Topguard received EPA registration for use in corn in 2012 and in soybeans in 2010. In these crops, Topguard is used alone, or in combination with other products, as a foliar spray to control several key diseases. In soybeans, for example, the fungicide controls strobilurin-resistant frogeye leaf spot and Cercospora leaf blight, says Deneen Sebastian, fungicide portfolio manager.
Topguard’s triazole formulation offers long-lasting control, enabling growers to plan a disease control spray program that protects their crop earlier and longer into the season.
“The best way to solve a problem is to prevent it,” Sebastian says. “By the time a grower observes disease in the field, plant health is already compromised and yields may be in jeopardy. A program that relies on catching up with curative products is unlikely to restore lost yield or bring back plant health. Planned, early season disease management lays the foundation for healthy plants with minimal disease.”
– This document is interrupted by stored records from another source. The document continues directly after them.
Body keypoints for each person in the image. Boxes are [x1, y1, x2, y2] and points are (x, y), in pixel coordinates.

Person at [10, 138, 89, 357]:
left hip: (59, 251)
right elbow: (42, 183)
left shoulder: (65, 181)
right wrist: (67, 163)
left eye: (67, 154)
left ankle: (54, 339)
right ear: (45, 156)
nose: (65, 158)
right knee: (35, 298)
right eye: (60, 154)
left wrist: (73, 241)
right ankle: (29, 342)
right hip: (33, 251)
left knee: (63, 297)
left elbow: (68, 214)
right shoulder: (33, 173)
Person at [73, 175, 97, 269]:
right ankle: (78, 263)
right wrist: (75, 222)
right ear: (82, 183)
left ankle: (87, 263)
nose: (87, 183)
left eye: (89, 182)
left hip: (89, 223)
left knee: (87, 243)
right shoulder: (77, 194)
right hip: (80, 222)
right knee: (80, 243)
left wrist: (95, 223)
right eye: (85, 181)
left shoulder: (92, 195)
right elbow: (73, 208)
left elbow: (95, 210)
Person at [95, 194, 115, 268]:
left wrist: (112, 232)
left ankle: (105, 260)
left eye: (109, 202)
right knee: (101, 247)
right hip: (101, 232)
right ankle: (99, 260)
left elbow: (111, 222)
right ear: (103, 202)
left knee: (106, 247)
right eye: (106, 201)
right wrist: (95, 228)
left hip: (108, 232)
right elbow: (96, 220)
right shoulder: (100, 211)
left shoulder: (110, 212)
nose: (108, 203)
Priaxor is BASF’s newest fungicide combining F500 (pyraclostrobin), the active ingredient in Headline fungicide, and Xemium (fluxapyroxad). There was a limited launch in 2012 for Priaxor for soybeans. A more aggressive launch is planned for 2013.
Data from more than 40 field trials in 2012 indicated that soybeans treated with Priaxor yielded 2 bu./acre more than soybeans treated with Headline, says Brianne Reeves, BASF plant health.
In corn, Priaxor may be applied between the V5 stage to tasseling to control several diseases, including anthracnose, gray leaf spot, Northern and Southern corn leaf blights, rusts and more.
BASF continues to expand its fungicide program to serve several markets, including corn and soybeans as well as alfalfa, cotton and specialty crops.